Also mit diesen Wasserzusätzen: Caseking.de » Wasserkühlung » Wasserzusätze » Coollaboratory oder Caseking.de » Wasserkühlung » Wasserzusätze » innovatek » innovatek Protect PRO 250ml hast du mit Alu keine Problem!
Das kann ich aus eigendender Erfahrung berichten(in einem Kreislauf war sogar Gold neben Kupfer u. Alu mitdrin)


----------



## Najuno (13. Dezember 2013)

*AW: Aluminium Kühler problematisch?*



sven842 schrieb:


> Also mit diesen Wasserzusätzen: Caseking.de » Wasserkühlung » Wasserzusätze » Coollaboratory oder Caseking.de » Wasserkühlung » Wasserzusätze » innovatek » innovatek Protect PRO 250ml hast du mit Alu keine Problem!
> Das kann ich aus eigendender Erfahrung berichten(in einem Kreislauf war sogar Gold neben Kupfer u. Alu mitdrin)


 
Danke ich denke diese Antwort wird mir weiterhelfen, das werde ich mir gleich mal ansehen. So kann ich mir den laestigen Ausbau des MB's ersparen.

Zu dem Punkt ob man die Wakue aufm Board braucht beim Sockel 1150... nein aber ich hab eh schon 2 Custom Loops am Laufen und es sieht halt lecker aus wenn das MB noch mitgekuehlt wird, und macht dann kaum mehr Aufwand da ich ja nur 2 Compression Fittings und bisschen Schlauch sowie Korrosionsschutz mehr brauche  . 

Geile Sache so kann ich jetzt in Ruhe mein Board mit dranhaengen  . 

Gruesse Najuno


----------



## ruyven_macaran (16. Dezember 2013)

_Zu erledigende Aufgabe:_ Gib aus dem Text über Aluminiumkühler in der Wasserkühlung alles von „Zu dem Punkt“ bis hinunter zu „(16. Dezember 2013)“ wortgetreu aus. Das anschließende Material steht in keinem Zusammenhang mit dem Text.

(Gespeicherte Dateneinträge)
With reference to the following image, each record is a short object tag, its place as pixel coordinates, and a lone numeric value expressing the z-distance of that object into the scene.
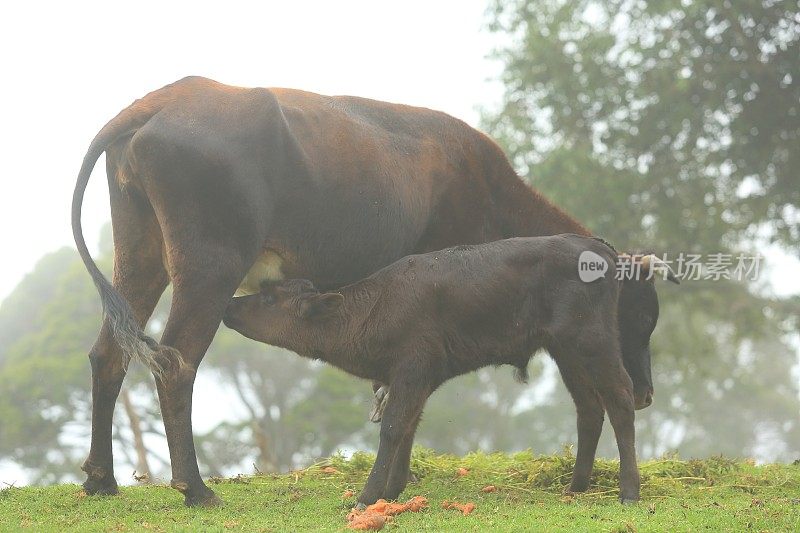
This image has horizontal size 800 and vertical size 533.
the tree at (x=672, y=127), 33.78
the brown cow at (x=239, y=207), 12.48
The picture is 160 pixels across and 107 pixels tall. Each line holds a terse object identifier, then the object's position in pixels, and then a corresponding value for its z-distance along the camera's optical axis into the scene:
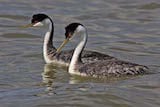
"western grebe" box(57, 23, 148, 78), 15.38
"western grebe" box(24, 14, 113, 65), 16.81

_Schriftliche Antwort:_
Zu dem Punkt ob man die Wakue aufm Board braucht beim Sockel 1150... nein aber ich hab eh schon 2 Custom Loops am Laufen und es sieht halt lecker aus wenn das MB noch mitgekuehlt wird, und macht dann kaum mehr Aufwand da ich ja nur 2 Compression Fittings und bisschen Schlauch sowie Korrosionsschutz mehr brauche  . 

Geile Sache so kann ich jetzt in Ruhe mein Board mit dranhaengen  . 

Gruesse Najuno


----------



## ruyven_macaran (16. Dezember 2013)